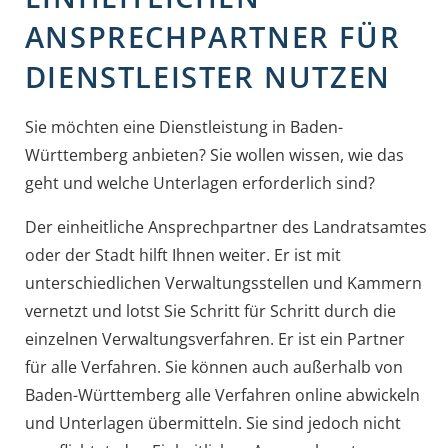
ANSPRECHPARTNER FÜR
DIENSTLEISTER NUTZEN
Sie möchten eine Dienstleistung in Baden-
Württemberg anbieten? Sie wollen wissen, wie das
geht und welche Unterlagen erforderlich sind?
Der einheitliche Ansprechpartner des Landratsamtes
oder der Stadt hilft Ihnen weiter. Er ist mit
unterschiedlichen Verwaltungsstellen und Kammern
vernetzt und lotst Sie Schritt für Schritt durch die
einzelnen Verwaltungsverfahren. Er ist ein Partner
für alle Verfahren. Sie können auch außerhalb von
Baden-Württemberg alle Verfahren online abwickeln
und Unterlagen übermitteln. Sie sind jedoch nicht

Task goal
Only one stretch of the entries above is wanted: the lines from the one containing "geht und welche Unterlagen erforderlich sind?" through the one containing "für alle Verfahren.". Please reproduce it exactly.

Answer box
geht und welche Unterlagen erforderlich sind?
Der einheitliche Ansprechpartner des Landratsamtes
oder der Stadt hilft Ihnen weiter. Er ist mit
unterschiedlichen Verwaltungsstellen und Kammern
vernetzt und lotst Sie Schritt für Schritt durch die
einzelnen Verwaltungsverfahren. Er ist ein Partner
für alle Verfahren. Sie können auch außerhalb von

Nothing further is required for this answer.